-- SUPPLIED INFORMATION follows --
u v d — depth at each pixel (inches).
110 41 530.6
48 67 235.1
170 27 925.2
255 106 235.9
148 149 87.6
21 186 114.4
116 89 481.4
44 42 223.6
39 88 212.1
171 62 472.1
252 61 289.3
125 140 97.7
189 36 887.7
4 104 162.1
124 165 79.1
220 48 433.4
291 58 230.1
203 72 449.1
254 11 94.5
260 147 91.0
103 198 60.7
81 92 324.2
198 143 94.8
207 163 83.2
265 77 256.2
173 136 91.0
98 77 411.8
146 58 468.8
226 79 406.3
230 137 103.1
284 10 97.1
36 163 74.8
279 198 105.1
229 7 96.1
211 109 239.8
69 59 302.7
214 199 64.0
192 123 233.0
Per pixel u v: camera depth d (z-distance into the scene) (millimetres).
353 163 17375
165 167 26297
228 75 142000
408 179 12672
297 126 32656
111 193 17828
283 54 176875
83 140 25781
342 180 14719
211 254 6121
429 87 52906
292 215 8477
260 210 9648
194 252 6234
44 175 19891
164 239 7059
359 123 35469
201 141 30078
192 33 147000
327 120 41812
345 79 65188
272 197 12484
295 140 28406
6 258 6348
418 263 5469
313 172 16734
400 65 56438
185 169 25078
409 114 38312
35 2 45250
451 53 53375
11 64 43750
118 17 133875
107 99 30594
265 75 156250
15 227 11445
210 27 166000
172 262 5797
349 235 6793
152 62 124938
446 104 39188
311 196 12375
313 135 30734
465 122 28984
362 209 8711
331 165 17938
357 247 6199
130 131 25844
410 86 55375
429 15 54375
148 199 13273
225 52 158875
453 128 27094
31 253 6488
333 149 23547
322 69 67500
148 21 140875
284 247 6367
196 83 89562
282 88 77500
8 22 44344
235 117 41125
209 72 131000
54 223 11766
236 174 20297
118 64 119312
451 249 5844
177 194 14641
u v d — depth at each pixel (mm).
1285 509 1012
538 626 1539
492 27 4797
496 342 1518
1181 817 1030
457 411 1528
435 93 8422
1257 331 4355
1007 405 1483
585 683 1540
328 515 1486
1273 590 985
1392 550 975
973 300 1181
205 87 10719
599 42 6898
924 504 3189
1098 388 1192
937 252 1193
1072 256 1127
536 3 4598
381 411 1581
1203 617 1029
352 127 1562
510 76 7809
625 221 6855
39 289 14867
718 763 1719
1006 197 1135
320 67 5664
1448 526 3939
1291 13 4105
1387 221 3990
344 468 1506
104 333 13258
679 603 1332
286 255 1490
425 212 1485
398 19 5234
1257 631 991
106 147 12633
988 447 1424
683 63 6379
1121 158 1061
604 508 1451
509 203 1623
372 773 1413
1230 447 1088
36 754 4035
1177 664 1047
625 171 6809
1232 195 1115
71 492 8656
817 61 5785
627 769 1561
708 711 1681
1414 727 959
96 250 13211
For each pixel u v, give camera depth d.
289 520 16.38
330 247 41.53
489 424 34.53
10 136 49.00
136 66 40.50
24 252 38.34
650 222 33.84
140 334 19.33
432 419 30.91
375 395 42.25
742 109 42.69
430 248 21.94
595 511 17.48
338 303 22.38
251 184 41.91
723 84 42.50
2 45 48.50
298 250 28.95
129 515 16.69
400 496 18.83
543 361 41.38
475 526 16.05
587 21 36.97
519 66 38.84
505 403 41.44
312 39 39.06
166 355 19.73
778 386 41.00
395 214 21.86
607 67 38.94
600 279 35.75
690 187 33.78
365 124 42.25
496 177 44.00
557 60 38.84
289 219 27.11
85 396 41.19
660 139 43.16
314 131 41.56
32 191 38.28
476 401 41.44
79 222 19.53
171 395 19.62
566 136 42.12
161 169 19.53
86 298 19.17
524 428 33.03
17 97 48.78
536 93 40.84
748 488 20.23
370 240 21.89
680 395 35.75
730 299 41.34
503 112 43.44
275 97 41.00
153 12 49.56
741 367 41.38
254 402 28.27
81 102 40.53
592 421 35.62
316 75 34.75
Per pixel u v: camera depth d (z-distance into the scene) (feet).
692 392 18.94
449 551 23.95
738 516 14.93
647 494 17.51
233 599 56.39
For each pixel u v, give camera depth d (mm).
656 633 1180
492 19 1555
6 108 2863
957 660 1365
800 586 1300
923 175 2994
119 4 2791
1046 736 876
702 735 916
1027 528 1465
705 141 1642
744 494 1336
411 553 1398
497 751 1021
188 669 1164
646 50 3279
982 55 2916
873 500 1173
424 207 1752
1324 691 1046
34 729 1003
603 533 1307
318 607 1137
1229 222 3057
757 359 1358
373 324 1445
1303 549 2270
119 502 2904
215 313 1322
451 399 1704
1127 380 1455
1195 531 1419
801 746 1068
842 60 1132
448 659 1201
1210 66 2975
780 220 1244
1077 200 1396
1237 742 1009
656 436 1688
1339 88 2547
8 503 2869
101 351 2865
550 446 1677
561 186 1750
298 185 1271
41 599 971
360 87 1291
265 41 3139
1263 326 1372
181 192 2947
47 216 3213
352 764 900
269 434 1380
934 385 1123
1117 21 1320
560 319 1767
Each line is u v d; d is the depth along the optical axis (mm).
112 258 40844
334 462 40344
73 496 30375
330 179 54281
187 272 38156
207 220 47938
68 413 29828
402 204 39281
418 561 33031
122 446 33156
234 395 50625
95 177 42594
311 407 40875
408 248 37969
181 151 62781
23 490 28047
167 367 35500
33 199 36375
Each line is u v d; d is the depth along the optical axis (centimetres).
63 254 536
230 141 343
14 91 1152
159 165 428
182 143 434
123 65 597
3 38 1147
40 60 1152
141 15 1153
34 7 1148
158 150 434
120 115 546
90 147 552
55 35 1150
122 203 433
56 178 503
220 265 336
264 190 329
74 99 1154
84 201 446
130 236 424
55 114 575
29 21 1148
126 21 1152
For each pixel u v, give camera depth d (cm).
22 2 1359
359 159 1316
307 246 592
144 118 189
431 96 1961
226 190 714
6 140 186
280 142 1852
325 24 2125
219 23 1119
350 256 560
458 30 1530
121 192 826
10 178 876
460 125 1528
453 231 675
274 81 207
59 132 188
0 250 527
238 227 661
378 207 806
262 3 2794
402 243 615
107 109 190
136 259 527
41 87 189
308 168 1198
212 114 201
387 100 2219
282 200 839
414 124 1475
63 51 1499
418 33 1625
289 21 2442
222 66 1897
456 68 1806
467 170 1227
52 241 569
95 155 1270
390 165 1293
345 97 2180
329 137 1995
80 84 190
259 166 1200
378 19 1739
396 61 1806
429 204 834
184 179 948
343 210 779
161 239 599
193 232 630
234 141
-- SUPPLIED INFORMATION concluded --
> WHAT IS EXPECTED: Your reply must repeat the entries above exactly and in full.

> FINISHED TASK:
u v d — depth at each pixel (inches).
110 41 530.6
48 67 235.1
170 27 925.2
255 106 235.9
148 149 87.6
21 186 114.4
116 89 481.4
44 42 223.6
39 88 212.1
171 62 472.1
252 61 289.3
125 140 97.7
189 36 887.7
4 104 162.1
124 165 79.1
220 48 433.4
291 58 230.1
203 72 449.1
254 11 94.5
260 147 91.0
103 198 60.7
81 92 324.2
198 143 94.8
207 163 83.2
265 77 256.2
173 136 91.0
98 77 411.8
146 58 468.8
226 79 406.3
230 137 103.1
284 10 97.1
36 163 74.8
279 198 105.1
229 7 96.1
211 109 239.8
69 59 302.7
214 199 64.0
192 123 233.0
Per pixel u v: camera depth d (z-distance into the scene) (millimetres).
353 163 17375
165 167 26297
228 75 142000
408 179 12672
297 126 32656
111 193 17828
283 54 176875
83 140 25781
342 180 14719
211 254 6121
429 87 52906
292 215 8477
260 210 9648
194 252 6234
44 175 19891
164 239 7059
359 123 35469
201 141 30078
192 33 147000
327 120 41812
345 79 65188
272 197 12484
295 140 28406
6 258 6348
418 263 5469
313 172 16734
400 65 56438
185 169 25078
409 114 38312
35 2 45250
451 53 53375
11 64 43750
118 17 133875
107 99 30594
265 75 156250
15 227 11445
210 27 166000
172 262 5797
349 235 6793
152 62 124938
446 104 39188
311 196 12375
313 135 30734
465 122 28984
362 209 8711
331 165 17938
357 247 6199
130 131 25844
410 86 55375
429 15 54375
148 199 13273
225 52 158875
453 128 27094
31 253 6488
333 149 23547
322 69 67500
148 21 140875
284 247 6367
196 83 89562
282 88 77500
8 22 44344
235 117 41125
209 72 131000
54 223 11766
236 174 20297
118 64 119312
451 249 5844
177 194 14641
u v d — depth at each pixel (mm).
1285 509 1012
538 626 1539
492 27 4797
496 342 1518
1181 817 1030
457 411 1528
435 93 8422
1257 331 4355
1007 405 1483
585 683 1540
328 515 1486
1273 590 985
1392 550 975
973 300 1181
205 87 10719
599 42 6898
924 504 3189
1098 388 1192
937 252 1193
1072 256 1127
536 3 4598
381 411 1581
1203 617 1029
352 127 1562
510 76 7809
625 221 6855
39 289 14867
718 763 1719
1006 197 1135
320 67 5664
1448 526 3939
1291 13 4105
1387 221 3990
344 468 1506
104 333 13258
679 603 1332
286 255 1490
425 212 1485
398 19 5234
1257 631 991
106 147 12633
988 447 1424
683 63 6379
1121 158 1061
604 508 1451
509 203 1623
372 773 1413
1230 447 1088
36 754 4035
1177 664 1047
625 171 6809
1232 195 1115
71 492 8656
817 61 5785
627 769 1561
708 711 1681
1414 727 959
96 250 13211
For each pixel u v, give camera depth d.
289 520 16.38
330 247 41.53
489 424 34.53
10 136 49.00
136 66 40.50
24 252 38.34
650 222 33.84
140 334 19.33
432 419 30.91
375 395 42.25
742 109 42.69
430 248 21.94
595 511 17.48
338 303 22.38
251 184 41.91
723 84 42.50
2 45 48.50
298 250 28.95
129 515 16.69
400 496 18.83
543 361 41.38
475 526 16.05
587 21 36.97
519 66 38.84
505 403 41.44
312 39 39.06
166 355 19.73
778 386 41.00
395 214 21.86
607 67 38.94
600 279 35.75
690 187 33.78
365 124 42.25
496 177 44.00
557 60 38.84
289 219 27.11
85 396 41.19
660 139 43.16
314 131 41.56
32 191 38.28
476 401 41.44
79 222 19.53
171 395 19.62
566 136 42.12
161 169 19.53
86 298 19.17
524 428 33.03
17 97 48.78
536 93 40.84
748 488 20.23
370 240 21.89
680 395 35.75
730 299 41.34
503 112 43.44
275 97 41.00
153 12 49.56
741 367 41.38
254 402 28.27
81 102 40.53
592 421 35.62
316 75 34.75
Per pixel u v: camera depth d (z-distance into the scene) (feet).
692 392 18.94
449 551 23.95
738 516 14.93
647 494 17.51
233 599 56.39
For each pixel u v, give camera depth d (mm).
656 633 1180
492 19 1555
6 108 2863
957 660 1365
800 586 1300
923 175 2994
119 4 2791
1046 736 876
702 735 916
1027 528 1465
705 141 1642
744 494 1336
411 553 1398
497 751 1021
188 669 1164
646 50 3279
982 55 2916
873 500 1173
424 207 1752
1324 691 1046
34 729 1003
603 533 1307
318 607 1137
1229 222 3057
757 359 1358
373 324 1445
1303 549 2270
119 502 2904
215 313 1322
451 399 1704
1127 380 1455
1195 531 1419
801 746 1068
842 60 1132
448 659 1201
1210 66 2975
780 220 1244
1077 200 1396
1237 742 1009
656 436 1688
1339 88 2547
8 503 2869
101 351 2865
550 446 1677
561 186 1750
298 185 1271
41 599 971
360 87 1291
265 41 3139
1263 326 1372
181 192 2947
47 216 3213
352 764 900
269 434 1380
934 385 1123
1117 21 1320
560 319 1767
Each line is u v d; d is the depth along the optical axis (mm).
112 258 40844
334 462 40344
73 496 30375
330 179 54281
187 272 38156
207 220 47938
68 413 29828
402 204 39281
418 561 33031
122 446 33156
234 395 50625
95 177 42594
311 407 40875
408 248 37969
181 151 62781
23 490 28047
167 367 35500
33 199 36375
Each line is u v d; d is the depth along the optical axis (centimetres).
63 254 536
230 141 343
14 91 1152
159 165 428
182 143 434
123 65 597
3 38 1147
40 60 1152
141 15 1153
34 7 1148
158 150 434
120 115 546
90 147 552
55 35 1150
122 203 433
56 178 503
220 265 336
264 190 329
74 99 1154
84 201 446
130 236 424
55 114 575
29 21 1148
126 21 1152
For each pixel u v, give camera depth d (cm).
22 2 1359
359 159 1316
307 246 592
144 118 189
431 96 1961
226 190 714
6 140 186
280 142 1852
325 24 2125
219 23 1119
350 256 560
458 30 1530
121 192 826
10 178 876
460 125 1528
453 231 675
274 81 207
59 132 188
0 250 527
238 227 661
378 207 806
262 3 2794
402 243 615
107 109 190
136 259 527
41 87 189
308 168 1198
212 114 201
387 100 2219
282 200 839
414 124 1475
63 51 1499
418 33 1625
289 21 2442
222 66 1897
456 68 1806
467 170 1227
52 241 569
95 155 1270
390 165 1293
345 97 2180
329 137 1995
80 84 190
259 166 1200
378 19 1739
396 61 1806
429 204 834
184 179 948
343 210 779
161 239 599
193 232 630
234 141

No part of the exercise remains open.